まず色々な仕掛けが小粒だ。人類実験動物説、姉への想い、チケット制、悪党バールの人格形成、事象理論。どれもそれなりに読めはするのだが、とにかく弱い。

私が最初にこの本を放り出そうとしたのは、悪党バールが初めて地球に降り立ったときの、独自の理屈を並べ立てながら行われる訳の分からない残虐描写だった。なんだこれ。私は虚構を楽しむ精神を持ちながら読み進めたつもりだったが、登場人物たちのあまりの自己完結ぶりに辟易した。そんな彼らにゴミのように扱われ、大して必然性のないエログロ描写で無残に殺される若い女性。これはひょっとして作者のサービス精神(か媚び)の発露なのだろうか。

そのうち悪党バールは自分の分身が必要だと考えて自らの子供を女たちに産ませようとするのだが、その中で選ばれたルードという女の描写がひどすぎる。ありのままの現実を受け入れる安易さと、その中で妙に強調される母性の気持ち悪さ。

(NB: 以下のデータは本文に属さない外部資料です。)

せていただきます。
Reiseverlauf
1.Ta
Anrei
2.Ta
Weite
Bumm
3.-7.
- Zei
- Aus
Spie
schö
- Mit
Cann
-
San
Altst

詩人アシリスが理論を超越した現実を作り出すという設定はとても良かったのだが、理論を越えた現実に対処するために悪党バールが敵対する理論士イシスの手を借りようとして対話が行われるのが白々しい。もう私にはこれ以上読み進めることは出来なかった。

ハードでコミカルなSFの書き手として一流の作者が、初期短編や長編で見せた非SF的な物語描写のうまさが、この作品にもあるのだろうと期待して読み始めたのだが、まったくの期待ハズレに終わった。